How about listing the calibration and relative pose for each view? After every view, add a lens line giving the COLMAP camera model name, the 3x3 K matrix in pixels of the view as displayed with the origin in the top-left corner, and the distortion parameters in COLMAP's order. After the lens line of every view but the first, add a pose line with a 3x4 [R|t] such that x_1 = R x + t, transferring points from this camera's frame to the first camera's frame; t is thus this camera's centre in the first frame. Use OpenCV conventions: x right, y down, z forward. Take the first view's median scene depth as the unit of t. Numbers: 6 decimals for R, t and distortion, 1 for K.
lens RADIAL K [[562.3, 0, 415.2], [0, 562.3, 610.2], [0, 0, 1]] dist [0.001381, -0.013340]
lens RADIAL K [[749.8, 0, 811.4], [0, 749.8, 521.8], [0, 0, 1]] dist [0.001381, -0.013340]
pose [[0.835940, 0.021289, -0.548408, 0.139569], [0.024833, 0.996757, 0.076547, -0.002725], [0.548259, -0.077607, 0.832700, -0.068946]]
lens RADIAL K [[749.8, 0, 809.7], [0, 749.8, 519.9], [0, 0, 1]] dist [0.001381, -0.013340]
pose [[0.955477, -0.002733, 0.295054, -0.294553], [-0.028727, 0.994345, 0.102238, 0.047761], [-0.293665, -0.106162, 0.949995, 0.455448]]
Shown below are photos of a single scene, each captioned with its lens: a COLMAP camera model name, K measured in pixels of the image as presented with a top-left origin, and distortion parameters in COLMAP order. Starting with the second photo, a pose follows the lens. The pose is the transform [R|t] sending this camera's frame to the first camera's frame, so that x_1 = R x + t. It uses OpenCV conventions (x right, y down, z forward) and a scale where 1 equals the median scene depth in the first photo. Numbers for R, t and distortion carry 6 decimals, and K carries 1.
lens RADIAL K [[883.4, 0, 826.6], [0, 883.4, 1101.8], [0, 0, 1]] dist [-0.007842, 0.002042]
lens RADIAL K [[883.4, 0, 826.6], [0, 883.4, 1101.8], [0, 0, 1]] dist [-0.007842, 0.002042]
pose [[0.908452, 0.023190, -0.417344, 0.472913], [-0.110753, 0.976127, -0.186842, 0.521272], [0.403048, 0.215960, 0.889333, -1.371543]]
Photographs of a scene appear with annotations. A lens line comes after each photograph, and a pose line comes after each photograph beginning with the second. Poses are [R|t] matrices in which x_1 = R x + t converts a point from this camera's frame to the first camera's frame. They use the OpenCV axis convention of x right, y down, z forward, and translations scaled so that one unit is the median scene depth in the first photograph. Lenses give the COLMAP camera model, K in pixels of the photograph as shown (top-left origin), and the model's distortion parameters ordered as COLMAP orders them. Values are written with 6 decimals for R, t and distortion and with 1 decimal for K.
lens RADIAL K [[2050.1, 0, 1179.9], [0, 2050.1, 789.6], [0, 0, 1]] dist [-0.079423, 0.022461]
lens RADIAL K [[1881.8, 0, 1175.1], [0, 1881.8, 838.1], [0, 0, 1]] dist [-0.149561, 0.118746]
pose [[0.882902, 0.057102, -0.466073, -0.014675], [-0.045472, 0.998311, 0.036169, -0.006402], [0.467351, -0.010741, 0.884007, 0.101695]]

■ **Assigned task**: Reproduce every line above verbatim, changing nothing.

■ **Result for this task**:
How about listing the calibration and relative pose for each view? After every view, add a lens line giving the COLMAP camera model name, the 3x3 K matrix in pixels of the view as displayed with the origin in the top-left corner, and the distortion parameters in COLMAP's order. After the lens line of every view but the first, add a pose line with a 3x4 [R|t] such that x_1 = R x + t, transferring points from this camera's frame to the first camera's frame; t is thus this camera's centre in the first frame. Use OpenCV conventions: x right, y down, z forward. Take the first view's median scene depth as the unit of t. Numbers: 6 decimals for R, t and distortion, 1 for K.
lens RADIAL K [[562.3, 0, 415.2], [0, 562.3, 610.2], [0, 0, 1]] dist [0.001381, -0.013340]
lens RADIAL K [[749.8, 0, 811.4], [0, 749.8, 521.8], [0, 0, 1]] dist [0.001381, -0.013340]
pose [[0.835940, 0.021289, -0.548408, 0.139569], [0.024833, 0.996757, 0.076547, -0.002725], [0.548259, -0.077607, 0.832700, -0.068946]]
lens RADIAL K [[749.8, 0, 809.7], [0, 749.8, 519.9], [0, 0, 1]] dist [0.001381, -0.013340]
pose [[0.955477, -0.002733, 0.295054, -0.294553], [-0.028727, 0.994345, 0.102238, 0.047761], [-0.293665, -0.106162, 0.949995, 0.455448]]
Shown below are photos of a single scene, each captioned with its lens: a COLMAP camera model name, K measured in pixels of the image as presented with a top-left origin, and distortion parameters in COLMAP order. Starting with the second photo, a pose follows the lens. The pose is the transform [R|t] sending this camera's frame to the first camera's frame, so that x_1 = R x + t. It uses OpenCV conventions (x right, y down, z forward) and a scale where 1 equals the median scene depth in the first photo. Numbers for R, t and distortion carry 6 decimals, and K carries 1.
lens RADIAL K [[883.4, 0, 826.6], [0, 883.4, 1101.8], [0, 0, 1]] dist [-0.007842, 0.002042]
lens RADIAL K [[883.4, 0, 826.6], [0, 883.4, 1101.8], [0, 0, 1]] dist [-0.007842, 0.002042]
pose [[0.908452, 0.023190, -0.417344, 0.472913], [-0.110753, 0.976127, -0.186842, 0.521272], [0.403048, 0.215960, 0.889333, -1.371543]]
Photographs of a scene appear with annotations. A lens line comes after each photograph, and a pose line comes after each photograph beginning with the second. Poses are [R|t] matrices in which x_1 = R x + t converts a point from this camera's frame to the first camera's frame. They use the OpenCV axis convention of x right, y down, z forward, and translations scaled so that one unit is the median scene depth in the first photograph. Lenses give the COLMAP camera model, K in pixels of the photograph as shown (top-left origin), and the model's distortion parameters ordered as COLMAP orders them. Values are written with 6 decimals for R, t and distortion and with 1 decimal for K.
lens RADIAL K [[2050.1, 0, 1179.9], [0, 2050.1, 789.6], [0, 0, 1]] dist [-0.079423, 0.022461]
lens RADIAL K [[1881.8, 0, 1175.1], [0, 1881.8, 838.1], [0, 0, 1]] dist [-0.149561, 0.118746]
pose [[0.882902, 0.057102, -0.466073, -0.014675], [-0.045472, 0.998311, 0.036169, -0.006402], [0.467351, -0.010741, 0.884007, 0.101695]]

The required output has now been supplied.